▸ **WHAT YOU NEED TO DO**
Reproduce the entries that follow exactly, dropping each image.

--------

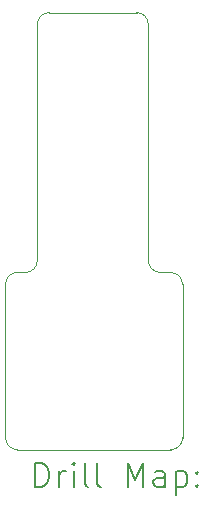
<source format=gbr>
%TF.GenerationSoftware,KiCad,Pcbnew,(6.0.11)*%
%TF.CreationDate,2024-01-05T01:13:56+00:00*%
%TF.ProjectId,EcoIDSolder,45636f49-4453-46f6-9c64-65722e6b6963,rev?*%
%TF.SameCoordinates,Original*%
%TF.FileFunction,Drillmap*%
%TF.FilePolarity,Positive*%
%FSLAX45Y45*%
G04 Gerber Fmt 4.5, Leading zero omitted, Abs format (unit mm)*
G04 Created by KiCad (PCBNEW (6.0.11)) date 2024-01-05 01:13:56*
%MOMM*%
%LPD*%
G01*
G04 APERTURE LIST*
%ADD10C,0.100000*%
%ADD11C,0.200000*%
G04 APERTURE END LIST*
D10*
X14300000Y-9080000D02*
X14300000Y-7080000D01*
X15240000Y-9080000D02*
G75*
G03*
X15340000Y-9180000I100000J0D01*
G01*
X14400000Y-6980000D02*
G75*
G03*
X14300000Y-7080000I0J-100000D01*
G01*
X14030000Y-10580000D02*
X14030000Y-9280000D01*
X14030000Y-10580000D02*
G75*
G03*
X14130000Y-10680000I100000J0D01*
G01*
X15240000Y-7080000D02*
G75*
G03*
X15140000Y-6980000I-100000J0D01*
G01*
X15429289Y-9180711D02*
X15340000Y-9180000D01*
X15240000Y-7080000D02*
X15240000Y-9080000D01*
X14130000Y-9180000D02*
X14200000Y-9180000D01*
X15529289Y-9280711D02*
G75*
G03*
X15429289Y-9180711I-99999J1D01*
G01*
X15430000Y-10680000D02*
G75*
G03*
X15530000Y-10580000I0J100000D01*
G01*
X14400000Y-6980000D02*
X15140000Y-6980000D01*
X14130000Y-10680000D02*
X15430000Y-10680000D01*
X14200000Y-9180000D02*
G75*
G03*
X14300000Y-9080000I0J100000D01*
G01*
X14130000Y-9180000D02*
G75*
G03*
X14030000Y-9280000I0J-100000D01*
G01*
X15530000Y-10580000D02*
X15529289Y-9280711D01*
D11*
X14282619Y-10995476D02*
X14282619Y-10795476D01*
X14330238Y-10795476D01*
X14358809Y-10805000D01*
X14377857Y-10824048D01*
X14387381Y-10843095D01*
X14396905Y-10881190D01*
X14396905Y-10909762D01*
X14387381Y-10947857D01*
X14377857Y-10966905D01*
X14358809Y-10985952D01*
X14330238Y-10995476D01*
X14282619Y-10995476D01*
X14482619Y-10995476D02*
X14482619Y-10862143D01*
X14482619Y-10900238D02*
X14492143Y-10881190D01*
X14501667Y-10871667D01*
X14520714Y-10862143D01*
X14539762Y-10862143D01*
X14606428Y-10995476D02*
X14606428Y-10862143D01*
X14606428Y-10795476D02*
X14596905Y-10805000D01*
X14606428Y-10814524D01*
X14615952Y-10805000D01*
X14606428Y-10795476D01*
X14606428Y-10814524D01*
X14730238Y-10995476D02*
X14711190Y-10985952D01*
X14701667Y-10966905D01*
X14701667Y-10795476D01*
X14835000Y-10995476D02*
X14815952Y-10985952D01*
X14806428Y-10966905D01*
X14806428Y-10795476D01*
X15063571Y-10995476D02*
X15063571Y-10795476D01*
X15130238Y-10938333D01*
X15196905Y-10795476D01*
X15196905Y-10995476D01*
X15377857Y-10995476D02*
X15377857Y-10890714D01*
X15368333Y-10871667D01*
X15349286Y-10862143D01*
X15311190Y-10862143D01*
X15292143Y-10871667D01*
X15377857Y-10985952D02*
X15358809Y-10995476D01*
X15311190Y-10995476D01*
X15292143Y-10985952D01*
X15282619Y-10966905D01*
X15282619Y-10947857D01*
X15292143Y-10928810D01*
X15311190Y-10919286D01*
X15358809Y-10919286D01*
X15377857Y-10909762D01*
X15473095Y-10862143D02*
X15473095Y-11062143D01*
X15473095Y-10871667D02*
X15492143Y-10862143D01*
X15530238Y-10862143D01*
X15549286Y-10871667D01*
X15558809Y-10881190D01*
X15568333Y-10900238D01*
X15568333Y-10957381D01*
X15558809Y-10976429D01*
X15549286Y-10985952D01*
X15530238Y-10995476D01*
X15492143Y-10995476D01*
X15473095Y-10985952D01*
X15654048Y-10976429D02*
X15663571Y-10985952D01*
X15654048Y-10995476D01*
X15644524Y-10985952D01*
X15654048Y-10976429D01*
X15654048Y-10995476D01*
X15654048Y-10871667D02*
X15663571Y-10881190D01*
X15654048Y-10890714D01*
X15644524Y-10881190D01*
X15654048Y-10871667D01*
X15654048Y-10890714D01*
M02*

</source>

--------

▸ **YOUR SOLUTION**
<source format=gbr>
%TF.GenerationSoftware,KiCad,Pcbnew,(6.0.11)*%
%TF.CreationDate,2024-01-05T01:13:56+00:00*%
%TF.ProjectId,EcoIDSolder,45636f49-4453-46f6-9c64-65722e6b6963,rev?*%
%TF.SameCoordinates,Original*%
%TF.FileFunction,Drillmap*%
%TF.FilePolarity,Positive*%
%FSLAX45Y45*%
G04 Gerber Fmt 4.5, Leading zero omitted, Abs format (unit mm)*
G04 Created by KiCad (PCBNEW (6.0.11)) date 2024-01-05 01:13:56*
%MOMM*%
%LPD*%
G01*
G04 APERTURE LIST*
%ADD10C,0.100000*%
%ADD11C,0.200000*%
G04 APERTURE END LIST*
D10*
X14300000Y-9080000D02*
X14300000Y-7080000D01*
X15240000Y-9080000D02*
G75*
G03*
X15340000Y-9180000I100000J0D01*
G01*
X14400000Y-6980000D02*
G75*
G03*
X14300000Y-7080000I0J-100000D01*
G01*
X14030000Y-10580000D02*
X14030000Y-9280000D01*
X14030000Y-10580000D02*
G75*
G03*
X14130000Y-10680000I100000J0D01*
G01*
X15240000Y-7080000D02*
G75*
G03*
X15140000Y-6980000I-100000J0D01*
G01*
X15429289Y-9180711D02*
X15340000Y-9180000D01*
X15240000Y-7080000D02*
X15240000Y-9080000D01*
X14130000Y-9180000D02*
X14200000Y-9180000D01*
X15529289Y-9280711D02*
G75*
G03*
X15429289Y-9180711I-99999J1D01*
G01*
X15430000Y-10680000D02*
G75*
G03*
X15530000Y-10580000I0J100000D01*
G01*
X14400000Y-6980000D02*
X15140000Y-6980000D01*
X14130000Y-10680000D02*
X15430000Y-10680000D01*
X14200000Y-9180000D02*
G75*
G03*
X14300000Y-9080000I0J100000D01*
G01*
X14130000Y-9180000D02*
G75*
G03*
X14030000Y-9280000I0J-100000D01*
G01*
X15530000Y-10580000D02*
X15529289Y-9280711D01*
D11*
X14282619Y-10995476D02*
X14282619Y-10795476D01*
X14330238Y-10795476D01*
X14358809Y-10805000D01*
X14377857Y-10824048D01*
X14387381Y-10843095D01*
X14396905Y-10881190D01*
X14396905Y-10909762D01*
X14387381Y-10947857D01*
X14377857Y-10966905D01*
X14358809Y-10985952D01*
X14330238Y-10995476D01*
X14282619Y-10995476D01*
X14482619Y-10995476D02*
X14482619Y-10862143D01*
X14482619Y-10900238D02*
X14492143Y-10881190D01*
X14501667Y-10871667D01*
X14520714Y-10862143D01*
X14539762Y-10862143D01*
X14606428Y-10995476D02*
X14606428Y-10862143D01*
X14606428Y-10795476D02*
X14596905Y-10805000D01*
X14606428Y-10814524D01*
X14615952Y-10805000D01*
X14606428Y-10795476D01*
X14606428Y-10814524D01*
X14730238Y-10995476D02*
X14711190Y-10985952D01*
X14701667Y-10966905D01*
X14701667Y-10795476D01*
X14835000Y-10995476D02*
X14815952Y-10985952D01*
X14806428Y-10966905D01*
X14806428Y-10795476D01*
X15063571Y-10995476D02*
X15063571Y-10795476D01*
X15130238Y-10938333D01*
X15196905Y-10795476D01*
X15196905Y-10995476D01*
X15377857Y-10995476D02*
X15377857Y-10890714D01*
X15368333Y-10871667D01*
X15349286Y-10862143D01*
X15311190Y-10862143D01*
X15292143Y-10871667D01*
X15377857Y-10985952D02*
X15358809Y-10995476D01*
X15311190Y-10995476D01*
X15292143Y-10985952D01*
X15282619Y-10966905D01*
X15282619Y-10947857D01*
X15292143Y-10928810D01*
X15311190Y-10919286D01*
X15358809Y-10919286D01*
X15377857Y-10909762D01*
X15473095Y-10862143D02*
X15473095Y-11062143D01*
X15473095Y-10871667D02*
X15492143Y-10862143D01*
X15530238Y-10862143D01*
X15549286Y-10871667D01*
X15558809Y-10881190D01*
X15568333Y-10900238D01*
X15568333Y-10957381D01*
X15558809Y-10976429D01*
X15549286Y-10985952D01*
X15530238Y-10995476D01*
X15492143Y-10995476D01*
X15473095Y-10985952D01*
X15654048Y-10976429D02*
X15663571Y-10985952D01*
X15654048Y-10995476D01*
X15644524Y-10985952D01*
X15654048Y-10976429D01*
X15654048Y-10995476D01*
X15654048Y-10871667D02*
X15663571Y-10881190D01*
X15654048Y-10890714D01*
X15644524Y-10881190D01*
X15654048Y-10871667D01*
X15654048Y-10890714D01*
M02*

</source>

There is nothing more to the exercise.